Yes, you are on the right track, but the problem is deeper than scale or translation invariance.
Our brains learn the structure of thousands of objects in the world. My coffee cup is one such object. When I touch my coffee cup my cortex is constantly predicting what I will feel on my fingers as I move my fingers and grasp the cup in different locations. It is easy to experience this. Close your eyes while touching a familiar object and then imagine a movement of one finger and you can anticipate what that finger will feel after the movement is made. This tells you that you have a model of the object that includes what features exist at different locations on the object. When you move your finger the brain knows what feature will be in the new location.
You can touch an object with different fingers, different hands, the back of your hands, your nose, etc.and still make predictions about what you will feel. This tells us that the model of the object is not specific to any particular part of your sensory space, nor is it particular to any specific location or orientation of the object relative to the body.
So the problem is: we learn the structure of objects in one location using one set of sensors but can apply that knowledge to different sensors and different locations/orientations. This basic problem has been known to roboticists for many years. It is fairly easy to define an object's features in a cartesian coordinate frame that is relative to the object, and define a sensory organ's location in another cartesian coordinate frame that is relative to the body. If you know the location of the object in body coordinates, you can do the math to know the location of the sensory organ in the object's coordinate frame.
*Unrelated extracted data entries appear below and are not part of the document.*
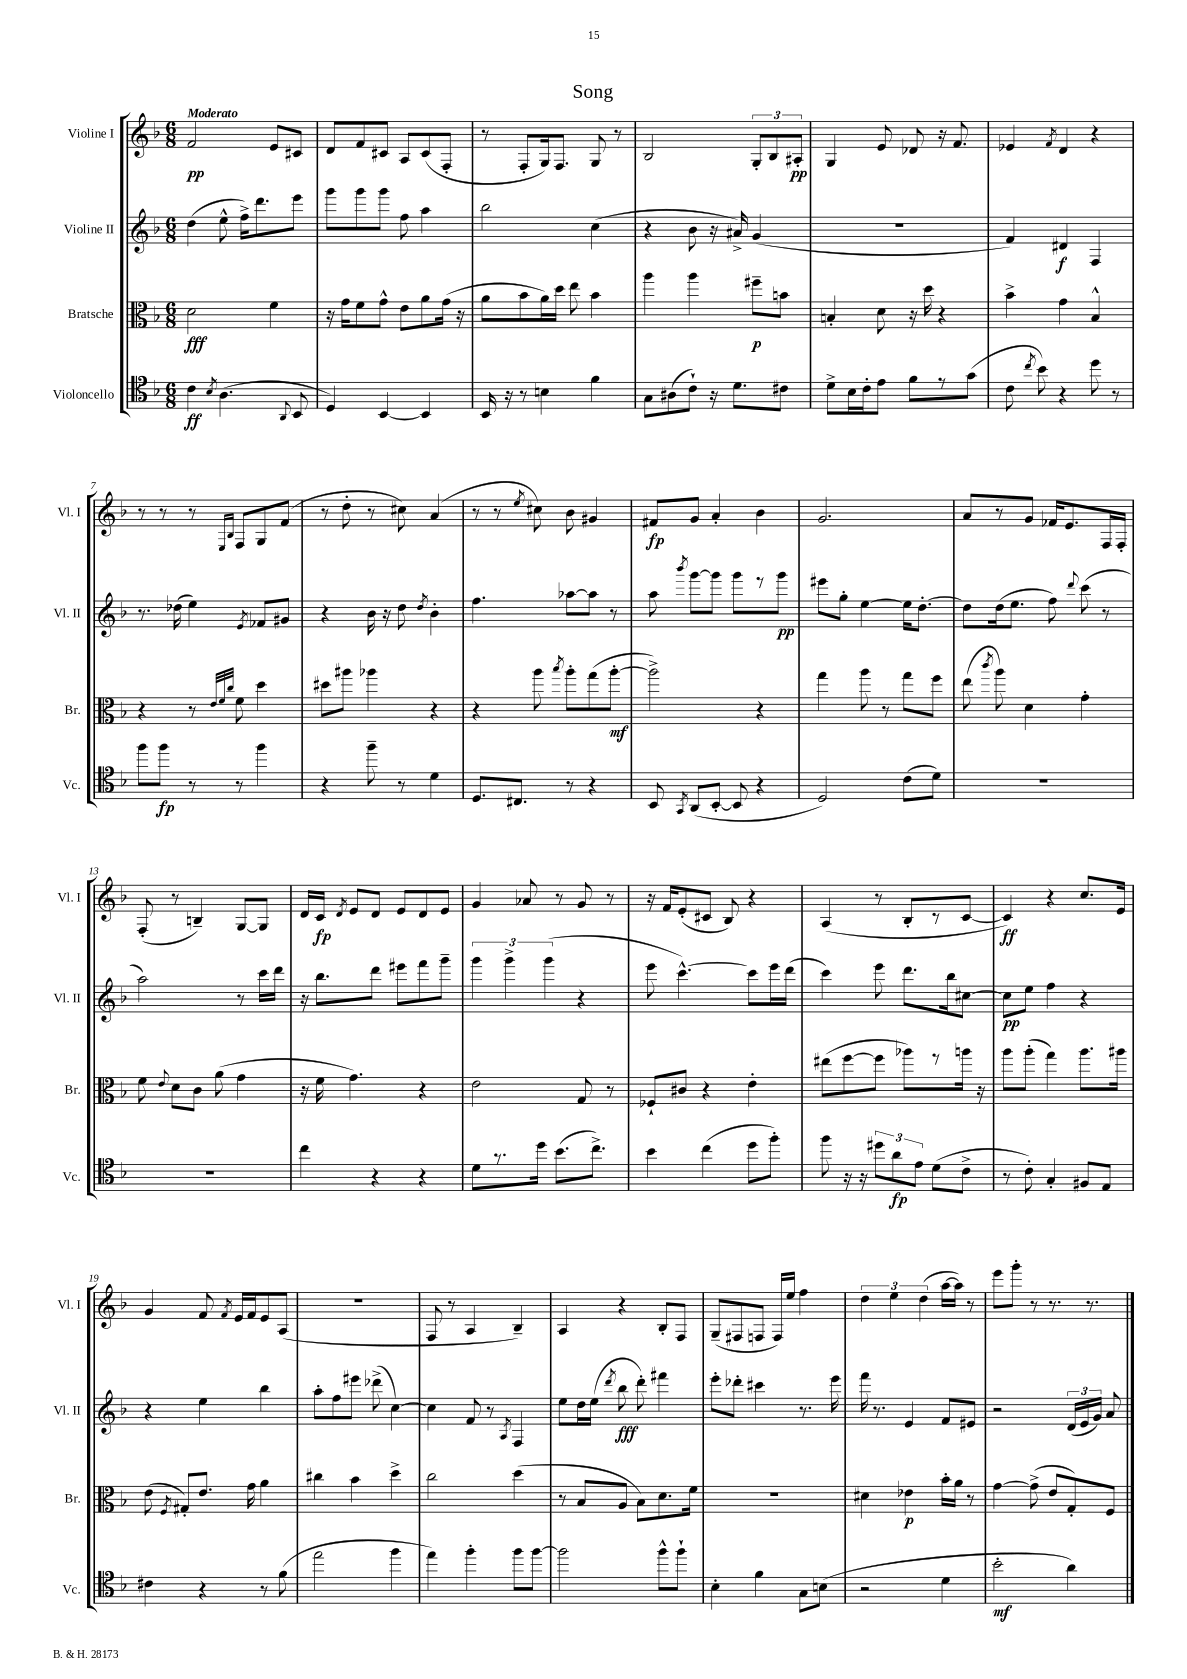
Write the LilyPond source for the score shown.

\header { title = "Song" }
<<
\new StaffGroup <<
\new Staff = "s0" \with { instrumentName = "Violine I" shortInstrumentName = "Vl. I" } {
    \clef treble \key f \major \numericTimeSignature \time 6/8 \tempo "Moderato"
    \autoBeamOff f'2\pp e'8[ cis'8] |
    d'8[ f'8 cis'8] a8[ cis'8( f8]-. |
    r8 f8[-. g16) f8.] g8 r8 |
    bes2 \tuplet 3/2 { g8[-. bes8 ais8]-.\pp } |
    g4 e'8 des'8 r16 f'8. |
    ees'4 \acciaccatura { f'8 } d'4 r4 |
    r8 r8 r8 \grace { e16[ bes16] } f8[ g8 f'8]( |
    r8 d''8-. r8 cis''8) a'4( |
    r8 r8 \acciaccatura { e''8 } cis''8) bes'8 gis'4 |
    fis'8[\fp g'8] a'4-. bes'4 |
    g'2. |
    a'8[ r8 g'8] fes'16[ e'8. f16 f16]-. |
    f8-.( r8 b4--) g8[~ g8] |
    d'16[ c'16]\fp \acciaccatura { d'8 } e'8[ d'8] e'8[ d'8 e'8] |
    g'4 aes'8 r8 g'8 r8 |
    r16 f'16[ e'8-.( cis'8] bes8) r4 |
    a4( r8 bes8[-. r8 c'8]~ |
    c'4\ff) r4 c''8.[ e'16] |
    g'4 f'8 \acciaccatura { f'8 } e'16[ f'16 e'8 a8]( |
    R2. |
    f8 r8 a4 bes4--) |
    a4 r4 bes8[-. f8] |
    g8[--( fis8 f8] f16[) e''16] f''4 |
    \tuplet 3/2 { d''4 e''4 d''4( } a''16[~ a''16]) r8 |
    e'''8[ g'''8]-. r8 r8. r8. \bar "|." |
}
\new Staff = "s1" \with { instrumentName = "Violine II" shortInstrumentName = "Vl. II" } {
    \clef treble \key f \major \numericTimeSignature \time 6/8
    \autoBeamOff d''4( e''8-^ f''16[->) d'''8. e'''8] |
    g'''8[ g'''8 g'''8] f''8 a''4 |
    bes''2 c''4( |
    r4 bes'8 r16 ais'16->) g'4( |
    R2. |
    f'4) dis'4\f f4 |
    r8. des''16( e''4) \acciaccatura { e'8 } fes'8[ gis'8] |
    r4 bes'16 r16 d''8 \acciaccatura { d''8 } bes'4-. |
    f''4. aes''8[~ aes''8] r8 |
    a''8 \acciaccatura { bes'''8 } g'''8[~ g'''8] g'''8[ r8 g'''8]\pp |
    eis'''8[ g''8]-. e''4~ e''16[ d''8.]~-. |
    d''8[ d''16( e''8.] f''8) \appoggiatura { d'''8 } c'''8( r8 |
    a''2) r8 c'''16[ d'''16] |
    r16 bes''8.[ d'''8] eis'''8[ f'''8 g'''8]-- |
    \tuplet 3/2 { g'''4 g'''4-> g'''4( } r4 |
    e'''8 c'''4.~-^) c'''8[ e'''16 d'''16]( |
    c'''4) e'''8 d'''8.[ bes''16 cis''8]~ |
    cis''8[\pp e''8] f''4 r4 |
    r4 e''4 bes''4 |
    a''8[-. f''8 eis'''8] des'''8->( c''4~) |
    c''4 f'8 r8 \acciaccatura { a8 } f4 |
    e''8[ d''16 e''16]( \acciaccatura { d'''8 } bes''8\fff d'''8-.) fis'''4 |
    e'''8[-. des'''8]-. cis'''4 r8. e'''16 |
    f'''16 r8. e'4 f'8[ eis'8] |
    r2 \tuplet 3/2 { d'16[( e'16 g'16]) } a'8 \bar "|." |
}
\new Staff = "s2" \with { instrumentName = "Bratsche" shortInstrumentName = "Br." } {
    \clef alto \key f \major \numericTimeSignature \time 6/8
    \autoBeamOff d'2\fff f'4 |
    r16 g'16[ f'8 g'8]-^ e'8[ a'8 g'16]( r16 |
    a'8[ bes'8 a'16) d''16] e''8 bes'4 |
    a''4 a''4 fis''8[--\p b'8] |
    b4-. d'8 r16 d''16 r4 |
    bes'4-> g'4 bes4-^ |
    r4 r8 \grace { e'32[ f'32 c''32] } f'8 d''4 |
    dis''8[ ais''8] aes''4 r4 |
    r4 a''8 \acciaccatura { bes''8 } a''8[-. g''8( a''8]~-.\mf |
    a''2->) r4 |
    g''4 a''8 r8 g''8[ f''8] |
    e''8( \acciaccatura { c'''8 } a''8) d'4 g'4-. |
    f'8 \appoggiatura { e'8 } d'8[ c'8] a'8( g'4 |
    r16 f'16 g'4.) r4 |
    e'2 g8 r8 |
    fes8[-! cis'8] r4 e'4-. |
    eis''8[( f''8~ f''8] aes''8[) r8 a''16] r16 |
    a''8[ a''8]-.( g''4) a''8.[ ais''16] |
    e'8( \acciaccatura { f8 } gis8[-.) e'8.] g'16 a'4 |
    cis''4 bes'4 d''4-> |
    c''2 d''4( |
    r8 bes8[ a8] bes8[) d'8. f'16] |
    R2. |
    dis'4 ees'4\p bes'16[-. a'16] r8 |
    g'4~ g'8->( e'8[ g8-.) f8] \bar "|." |
}
\new Staff = "s3" \with { instrumentName = "Violoncello" shortInstrumentName = "Vc." } {
    \clef tenor \key f \major \numericTimeSignature \time 6/8
    \autoBeamOff c'4\ff \acciaccatura { bes8 } a4.( \appoggiatura { a,8 } bes,8 |
    d4) bes,4~ bes,4 |
    bes,16 r16 r8 b4 f'4 |
    g8[ ais8( c'8]-!) r16 d'8.[ cis'8] |
    d'8[-> bes16 c'16-. e'8] f'8[ r8 g'8]( |
    c'8 \acciaccatura { c''8 } bes'8) r4 d''8 r8 |
    f''8[ f''8]\fp r8 r8 f''4 |
    r4 f''8-- r8 d'4 |
    d8.[ cis8.] r8 r4 |
    bes,8 \acciaccatura { g,8 } a,8[( bes,8]~-. bes,8 r4 |
    d2) c'8[( d'8]) |
    R2. |
    R2. |
    c''4 r4 r4 |
    d'8[ r8. d''16] bes'8.[( c''8.]->) |
    bes'4 c''4( d''8[ f''8]-.) |
    f''8 r16 r16 \tuplet 3/2 { dis''8[ a'8\fp e'8] } d'8[( c'8]-> |
    r8 c'8-.) g4-. fis8[ e8] |
    cis'4 r4 r8 f'8( |
    e''2 f''4 |
    e''4) f''4-. f''8[ f''8]~ |
    f''2 f''8[-^ f''8]-! |
    bes4-. f'4 g8[ b8]( |
    r2 d'4 |
    bes'2-.\mf a'4) \bar "|." |
}
>>
>>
The cortex has to be doing some version of this, and it has to do it constantly, every time you move any part of your body. It also has to be fast. In our current thinking, each small section of each cortical area (a "cortical column") has to make this transformation, somewhat independently of the other areas. For example, each small part of your hand has to calculate where it is relative to an object somewhat independently of the other parts of your hand. This is what we were referring to as the XFORM. The XFORM converts a location in body space into a location in object space, and vise versa. It is extremely unlikely that the cortex is doing this XFORM using mathematical techniques.
We didn't start by trying to understand the what and where pathways, but in hindsight they are almost certainly part of the brain's solution to the XFORM problem. Where pathways form representations in body space and what pathways form representations in object space. What and where regions are connected via long range connections in Layer 6. Layer 6 projects to Layer 4 and these connections comprise 65-75% of the synapses in L4. Our current hypothesis is that the XFORM is occurring in L6.
There is a lot of data in the neuroscience literature that gives clues to how this is happening and some of the data is contradictory. We are working our way through various hypotheses.